Because the health market is currently ripe in women’s health development, it is also ripe for less than stellar treatments, devices, or procedures that may not optimize solutions. As is the case with any trend, this is a concern. While surgeons are savvy about how to discern the real deal from the snake oil, patients with less access to research, studies, and FDA documentation are not always as able to access accurate information. One of the perks of being a patient advocate and women’s health activist is the opportunity to test various innovations. The majority of the treatments I’ve tried haven’t impressed me much; I don’t have a placebo susceptible cell in my body. Those I test that pass the initial weeks of experimentation have my full attention, but I refrain from judgment until a test period is complete to assure I recognize issues as well as perks. I advise every device innovator who approaches me that I’m not easily amazed, nor do I sugar-coat evaluations. When I see a developer’s name lauded in media related to an innovation that failed to make it past my litmus test, I wince, because I know that while that device is unlikely to do harm, it is doubtful it will help much, wastes the purchaser’s money, and more significantly, depletes hope. The innovator gets a bit of light shined on them, and Femtech is lifted up, but at what cost to women’s health evolution?

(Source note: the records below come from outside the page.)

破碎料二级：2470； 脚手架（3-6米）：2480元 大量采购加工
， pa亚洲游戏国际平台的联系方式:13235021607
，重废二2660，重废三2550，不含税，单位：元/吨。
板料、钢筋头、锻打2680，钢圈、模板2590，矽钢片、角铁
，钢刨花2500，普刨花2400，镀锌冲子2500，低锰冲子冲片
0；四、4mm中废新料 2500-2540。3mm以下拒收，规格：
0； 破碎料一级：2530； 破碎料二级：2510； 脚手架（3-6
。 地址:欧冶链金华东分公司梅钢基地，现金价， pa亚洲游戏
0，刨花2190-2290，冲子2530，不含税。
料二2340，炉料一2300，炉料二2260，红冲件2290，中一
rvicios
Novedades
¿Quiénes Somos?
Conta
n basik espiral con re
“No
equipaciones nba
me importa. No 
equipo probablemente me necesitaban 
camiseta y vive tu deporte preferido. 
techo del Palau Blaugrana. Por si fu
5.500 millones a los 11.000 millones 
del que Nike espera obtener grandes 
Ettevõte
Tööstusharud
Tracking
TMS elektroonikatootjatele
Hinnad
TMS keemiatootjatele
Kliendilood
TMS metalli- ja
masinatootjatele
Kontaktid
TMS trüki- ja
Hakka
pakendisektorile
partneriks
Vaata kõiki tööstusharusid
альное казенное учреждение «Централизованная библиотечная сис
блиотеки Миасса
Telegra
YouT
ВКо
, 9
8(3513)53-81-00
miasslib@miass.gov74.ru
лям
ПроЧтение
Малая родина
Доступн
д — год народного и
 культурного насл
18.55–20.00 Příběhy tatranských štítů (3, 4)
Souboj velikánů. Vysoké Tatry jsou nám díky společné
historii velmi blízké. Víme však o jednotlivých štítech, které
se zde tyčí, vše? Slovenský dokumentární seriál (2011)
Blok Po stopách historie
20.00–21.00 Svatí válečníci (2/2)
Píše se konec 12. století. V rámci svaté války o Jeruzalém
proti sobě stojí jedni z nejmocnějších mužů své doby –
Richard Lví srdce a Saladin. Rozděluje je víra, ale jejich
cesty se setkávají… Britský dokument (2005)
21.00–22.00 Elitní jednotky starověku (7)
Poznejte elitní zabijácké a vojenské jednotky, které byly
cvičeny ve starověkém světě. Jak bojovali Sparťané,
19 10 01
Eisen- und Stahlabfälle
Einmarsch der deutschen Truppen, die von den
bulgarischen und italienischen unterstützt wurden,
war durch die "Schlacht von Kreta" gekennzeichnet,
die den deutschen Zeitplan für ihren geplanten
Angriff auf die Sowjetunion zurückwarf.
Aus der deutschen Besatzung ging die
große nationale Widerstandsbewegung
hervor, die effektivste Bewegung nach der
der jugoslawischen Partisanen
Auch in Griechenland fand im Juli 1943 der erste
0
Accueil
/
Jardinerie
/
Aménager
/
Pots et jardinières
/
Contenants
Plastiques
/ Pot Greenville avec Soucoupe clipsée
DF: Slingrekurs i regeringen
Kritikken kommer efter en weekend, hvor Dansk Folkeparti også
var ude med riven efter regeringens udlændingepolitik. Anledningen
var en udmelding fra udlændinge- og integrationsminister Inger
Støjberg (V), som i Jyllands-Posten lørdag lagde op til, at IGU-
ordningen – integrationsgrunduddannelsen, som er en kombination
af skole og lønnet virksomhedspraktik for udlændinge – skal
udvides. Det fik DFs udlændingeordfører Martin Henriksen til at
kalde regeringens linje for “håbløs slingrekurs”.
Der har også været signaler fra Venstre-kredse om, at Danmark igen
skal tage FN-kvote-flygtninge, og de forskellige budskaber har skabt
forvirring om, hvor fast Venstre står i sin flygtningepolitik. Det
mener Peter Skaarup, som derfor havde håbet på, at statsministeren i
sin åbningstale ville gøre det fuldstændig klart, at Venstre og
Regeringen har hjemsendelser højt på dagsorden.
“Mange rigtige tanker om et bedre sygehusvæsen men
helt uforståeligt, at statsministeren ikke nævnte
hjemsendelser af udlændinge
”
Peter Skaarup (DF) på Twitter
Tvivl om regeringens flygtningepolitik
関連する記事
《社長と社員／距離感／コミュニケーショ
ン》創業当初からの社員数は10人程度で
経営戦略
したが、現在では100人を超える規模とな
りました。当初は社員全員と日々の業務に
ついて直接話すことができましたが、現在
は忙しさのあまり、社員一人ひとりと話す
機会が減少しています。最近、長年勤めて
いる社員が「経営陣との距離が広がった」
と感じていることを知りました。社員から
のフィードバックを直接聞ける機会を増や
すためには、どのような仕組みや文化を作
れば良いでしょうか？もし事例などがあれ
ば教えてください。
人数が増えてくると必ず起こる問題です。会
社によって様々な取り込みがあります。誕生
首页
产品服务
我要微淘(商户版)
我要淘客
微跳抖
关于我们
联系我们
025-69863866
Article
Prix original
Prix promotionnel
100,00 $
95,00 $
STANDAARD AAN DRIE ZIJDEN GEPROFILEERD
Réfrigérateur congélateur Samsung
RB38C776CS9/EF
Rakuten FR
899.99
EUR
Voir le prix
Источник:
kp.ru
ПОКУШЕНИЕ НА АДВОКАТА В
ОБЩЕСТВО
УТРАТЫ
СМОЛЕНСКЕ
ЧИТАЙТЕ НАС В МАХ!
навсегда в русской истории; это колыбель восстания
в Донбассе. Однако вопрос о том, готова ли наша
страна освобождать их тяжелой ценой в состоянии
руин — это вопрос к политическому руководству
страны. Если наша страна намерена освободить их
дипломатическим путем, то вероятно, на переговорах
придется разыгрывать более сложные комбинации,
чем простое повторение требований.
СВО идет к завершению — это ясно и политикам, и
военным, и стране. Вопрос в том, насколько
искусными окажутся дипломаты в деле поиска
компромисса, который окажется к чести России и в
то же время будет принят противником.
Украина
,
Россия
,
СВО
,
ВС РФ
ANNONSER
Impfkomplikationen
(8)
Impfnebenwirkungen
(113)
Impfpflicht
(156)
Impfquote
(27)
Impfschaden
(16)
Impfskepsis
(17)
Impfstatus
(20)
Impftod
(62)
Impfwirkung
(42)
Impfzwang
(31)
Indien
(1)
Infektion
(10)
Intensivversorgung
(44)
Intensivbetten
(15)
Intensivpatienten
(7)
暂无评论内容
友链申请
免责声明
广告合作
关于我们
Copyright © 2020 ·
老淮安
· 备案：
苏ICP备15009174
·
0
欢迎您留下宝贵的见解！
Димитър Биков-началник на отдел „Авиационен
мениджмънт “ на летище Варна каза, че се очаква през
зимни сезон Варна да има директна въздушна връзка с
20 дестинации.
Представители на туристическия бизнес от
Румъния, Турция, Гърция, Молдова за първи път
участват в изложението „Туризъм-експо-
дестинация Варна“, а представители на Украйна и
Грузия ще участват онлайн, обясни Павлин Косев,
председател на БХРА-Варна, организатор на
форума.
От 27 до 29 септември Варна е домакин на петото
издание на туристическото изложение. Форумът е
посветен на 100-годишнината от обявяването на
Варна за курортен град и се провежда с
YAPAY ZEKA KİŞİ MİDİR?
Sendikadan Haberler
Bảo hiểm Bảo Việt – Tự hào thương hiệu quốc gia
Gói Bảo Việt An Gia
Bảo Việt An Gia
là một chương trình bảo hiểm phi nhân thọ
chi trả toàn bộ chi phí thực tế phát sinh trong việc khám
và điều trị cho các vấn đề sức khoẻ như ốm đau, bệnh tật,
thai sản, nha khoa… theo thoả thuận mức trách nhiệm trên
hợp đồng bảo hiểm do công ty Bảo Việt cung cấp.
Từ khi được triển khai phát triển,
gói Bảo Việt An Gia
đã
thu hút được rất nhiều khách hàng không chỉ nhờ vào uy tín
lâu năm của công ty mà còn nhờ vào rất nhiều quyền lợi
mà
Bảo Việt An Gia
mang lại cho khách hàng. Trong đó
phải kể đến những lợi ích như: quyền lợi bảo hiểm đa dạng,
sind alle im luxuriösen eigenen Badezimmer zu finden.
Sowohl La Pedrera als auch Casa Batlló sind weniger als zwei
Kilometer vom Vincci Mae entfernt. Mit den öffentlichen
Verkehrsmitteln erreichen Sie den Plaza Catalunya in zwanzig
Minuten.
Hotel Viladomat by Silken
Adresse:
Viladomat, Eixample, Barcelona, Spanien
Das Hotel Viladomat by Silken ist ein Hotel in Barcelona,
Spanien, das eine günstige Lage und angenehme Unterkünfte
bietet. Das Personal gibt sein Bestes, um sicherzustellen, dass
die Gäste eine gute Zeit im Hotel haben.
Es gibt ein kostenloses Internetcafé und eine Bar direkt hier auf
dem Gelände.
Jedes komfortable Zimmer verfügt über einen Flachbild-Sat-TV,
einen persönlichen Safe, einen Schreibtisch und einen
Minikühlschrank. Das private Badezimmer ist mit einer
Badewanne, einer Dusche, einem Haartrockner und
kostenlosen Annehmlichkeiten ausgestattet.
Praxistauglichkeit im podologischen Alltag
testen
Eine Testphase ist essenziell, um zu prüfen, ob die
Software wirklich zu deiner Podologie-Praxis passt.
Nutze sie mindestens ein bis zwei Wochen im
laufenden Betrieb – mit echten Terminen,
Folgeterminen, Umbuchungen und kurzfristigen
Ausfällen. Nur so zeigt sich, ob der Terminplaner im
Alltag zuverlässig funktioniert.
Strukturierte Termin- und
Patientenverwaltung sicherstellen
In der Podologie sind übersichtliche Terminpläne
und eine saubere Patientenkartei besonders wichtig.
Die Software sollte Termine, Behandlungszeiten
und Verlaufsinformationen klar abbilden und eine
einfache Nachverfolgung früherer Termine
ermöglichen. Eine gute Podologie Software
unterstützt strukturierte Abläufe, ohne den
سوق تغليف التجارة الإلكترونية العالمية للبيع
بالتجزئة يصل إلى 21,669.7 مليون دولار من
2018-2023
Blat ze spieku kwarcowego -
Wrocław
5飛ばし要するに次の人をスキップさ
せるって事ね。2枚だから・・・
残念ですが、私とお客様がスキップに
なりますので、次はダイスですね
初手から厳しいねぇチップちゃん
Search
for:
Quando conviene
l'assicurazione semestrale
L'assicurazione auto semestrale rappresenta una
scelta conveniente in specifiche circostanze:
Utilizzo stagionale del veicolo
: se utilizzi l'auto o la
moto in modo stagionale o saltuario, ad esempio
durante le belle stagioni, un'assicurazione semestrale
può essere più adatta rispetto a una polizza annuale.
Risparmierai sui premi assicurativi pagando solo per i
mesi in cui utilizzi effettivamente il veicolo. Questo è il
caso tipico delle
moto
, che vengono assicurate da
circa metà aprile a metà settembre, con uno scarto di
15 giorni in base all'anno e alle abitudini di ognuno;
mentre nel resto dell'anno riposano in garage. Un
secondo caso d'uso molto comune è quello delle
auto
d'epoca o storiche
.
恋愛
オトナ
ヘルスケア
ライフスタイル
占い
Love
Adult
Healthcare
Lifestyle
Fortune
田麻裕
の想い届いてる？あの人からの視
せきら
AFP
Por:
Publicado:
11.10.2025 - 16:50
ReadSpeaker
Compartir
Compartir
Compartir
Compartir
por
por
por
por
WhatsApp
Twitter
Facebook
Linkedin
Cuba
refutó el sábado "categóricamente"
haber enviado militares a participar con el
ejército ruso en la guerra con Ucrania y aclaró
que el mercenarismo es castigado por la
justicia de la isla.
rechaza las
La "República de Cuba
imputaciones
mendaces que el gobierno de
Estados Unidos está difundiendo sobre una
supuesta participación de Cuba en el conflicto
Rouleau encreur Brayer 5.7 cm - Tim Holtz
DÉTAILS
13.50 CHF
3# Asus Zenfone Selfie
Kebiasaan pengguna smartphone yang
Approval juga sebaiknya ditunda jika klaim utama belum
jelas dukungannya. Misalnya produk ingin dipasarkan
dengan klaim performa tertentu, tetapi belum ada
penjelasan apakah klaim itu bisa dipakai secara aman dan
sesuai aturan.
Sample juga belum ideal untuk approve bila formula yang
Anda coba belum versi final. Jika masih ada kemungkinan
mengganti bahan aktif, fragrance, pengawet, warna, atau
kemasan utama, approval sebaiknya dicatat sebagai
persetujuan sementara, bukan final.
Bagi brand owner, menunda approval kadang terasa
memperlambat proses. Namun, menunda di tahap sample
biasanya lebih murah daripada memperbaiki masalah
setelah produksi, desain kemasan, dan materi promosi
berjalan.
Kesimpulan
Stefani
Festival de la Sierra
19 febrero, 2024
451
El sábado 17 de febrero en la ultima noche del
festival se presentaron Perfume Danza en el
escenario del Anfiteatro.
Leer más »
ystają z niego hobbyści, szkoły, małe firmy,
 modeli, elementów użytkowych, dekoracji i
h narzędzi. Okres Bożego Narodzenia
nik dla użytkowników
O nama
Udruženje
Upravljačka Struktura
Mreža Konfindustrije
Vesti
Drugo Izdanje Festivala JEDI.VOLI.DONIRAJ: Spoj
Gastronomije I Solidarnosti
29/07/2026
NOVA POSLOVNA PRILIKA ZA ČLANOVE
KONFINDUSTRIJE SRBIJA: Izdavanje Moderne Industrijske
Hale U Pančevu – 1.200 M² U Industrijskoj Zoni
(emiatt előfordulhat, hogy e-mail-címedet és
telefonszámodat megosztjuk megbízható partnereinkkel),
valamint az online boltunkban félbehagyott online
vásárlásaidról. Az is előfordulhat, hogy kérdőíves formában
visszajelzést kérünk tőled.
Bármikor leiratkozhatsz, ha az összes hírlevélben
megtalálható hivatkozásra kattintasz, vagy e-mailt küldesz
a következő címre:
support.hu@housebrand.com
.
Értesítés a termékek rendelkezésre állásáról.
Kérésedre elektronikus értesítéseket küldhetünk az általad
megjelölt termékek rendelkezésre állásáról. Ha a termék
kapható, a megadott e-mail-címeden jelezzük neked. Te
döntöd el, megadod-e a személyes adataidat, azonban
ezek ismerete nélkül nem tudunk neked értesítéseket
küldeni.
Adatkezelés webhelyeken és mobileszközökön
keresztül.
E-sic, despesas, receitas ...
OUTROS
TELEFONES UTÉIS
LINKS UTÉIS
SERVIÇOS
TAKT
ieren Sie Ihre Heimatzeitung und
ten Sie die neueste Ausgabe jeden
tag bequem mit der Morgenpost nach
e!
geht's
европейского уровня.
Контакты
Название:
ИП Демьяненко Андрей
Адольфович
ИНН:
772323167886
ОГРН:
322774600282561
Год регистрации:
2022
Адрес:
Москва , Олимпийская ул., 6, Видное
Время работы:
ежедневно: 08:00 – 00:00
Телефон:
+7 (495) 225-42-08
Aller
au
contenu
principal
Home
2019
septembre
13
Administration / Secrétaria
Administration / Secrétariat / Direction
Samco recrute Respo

As a pelvic organ prolapse patient advocate and a vaginal and intimate health women’s activist, my days (and truth be told, many nights) are filled with concerns about what we aren’t getting done, what we could do better, and what are we missing in the big picture. When 50% of the women of the world have unmet or insufficiently met needs, the status quo must be addressed in any way/shape/form possible. The reality is patients don’t care whether it’s a man or woman who invents the next ground-breaking, mind-blowing, stellar innovation to address unmet needs of any health condition.
The World Health Organization defines health as a state of complete physical, mental, and social well-being and not merely the absence of disease or infirmity. At the end of the day, those suffering health concerns, whether they are physical, emotional, or both (especially those suffering in silence), simply want to feel good again.